Boston-based cleantech startup Digital Lumens has taken in $10 million in a Series B funding from its existing investors Black Coral Capital, Flybridge Capital Partners, and Stata Venture Partners, and has nabbed a line of credit from Silicon Valley Bank. The deal brings Digital Lumens’ funding pot to about $25 million.
Digital Lumens has married software and networking technology with light-emitting diodes (LEDs) to enable the more efficient lighting of commercial facilities like warehouses. Multiple fixtures in a lighting system can communicate wirelessly to automatically shut off in areas that don’t need as much illumination. The company has said that the technology can slice commercial lighting costs from $1 per square foot to one dime per square foot.
The new money will go to amping up sales efforts—both in the U.S. and abroad—and further developing the product. “We’re growing pretty aggressively in response to really great adoption in the marketplace,” CEO Tom Pincince told me in a phone call on Monday.
Digital Lumens, which just moved into new office space in Boston, has added six or seven employees just this year, bringing its total headcount to about 30, Pincince says. “People want to be part of a company that’s experiencing real customer traction,” he says. “It’s the demand to be a part of the cleantech revolution.”
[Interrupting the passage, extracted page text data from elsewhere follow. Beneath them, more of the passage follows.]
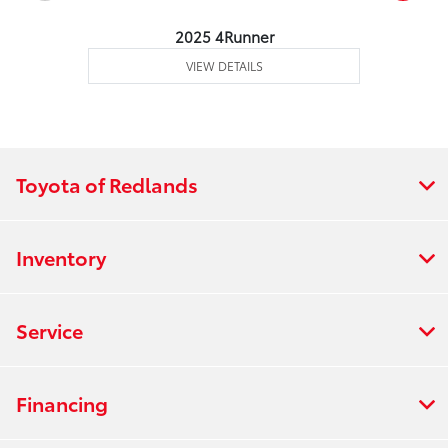
2025 4Runner
VIEW DETAILS
Toyota of Redlands
Inventory
Service
Financing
Speaking of that cleantech revolution, which Pincince also referred to as the “next story in New England,” Digital Lumens has also recently attracted some executives from other Boston-area energy and lighting companies. In February, Fritz Morgan joined the company as chief product officer. He was previously CTO of Burlington, MA-based LED maker Philips Color Kinetics, and most recently worked as senior vice president of engineering Joule Unlimited, a Cambridge, MA-based renewable energy firm. Last November, Digital Lumens announced that Mike Rubino, former chief financial officer of Waltham, MA-based battery maker A123 Systems (NASDAQ: [[ticker:AONE]]) would be joining Digital Lumens as CFO. [[An earlier version of this post mistakenly said Fritz Morgan was CEO of Philips Color Kinetics. We regret the error.]]
Digital Lumens started out focusing on warehousing customers, but has also begun to look to lighting up manufacturing sites and retail stores. It’s targeting all aspects of the supply chain: customers “who make things, who store things, and who sell things,” Pincince says.
As far as product development goes, Digital Lumens has plans for the software and networking components that control the LED light strips and fixtures in its products. Pincince ultimately sees that technology as playing a part in smart buildings, by helping building managers understand their energy footprint and better respond to overall energy demands. Later on down the line, Pincince says he hopes the Digital Lumens technology could collaborate with other third-party applications to “become a foundation for intelligent buildings.”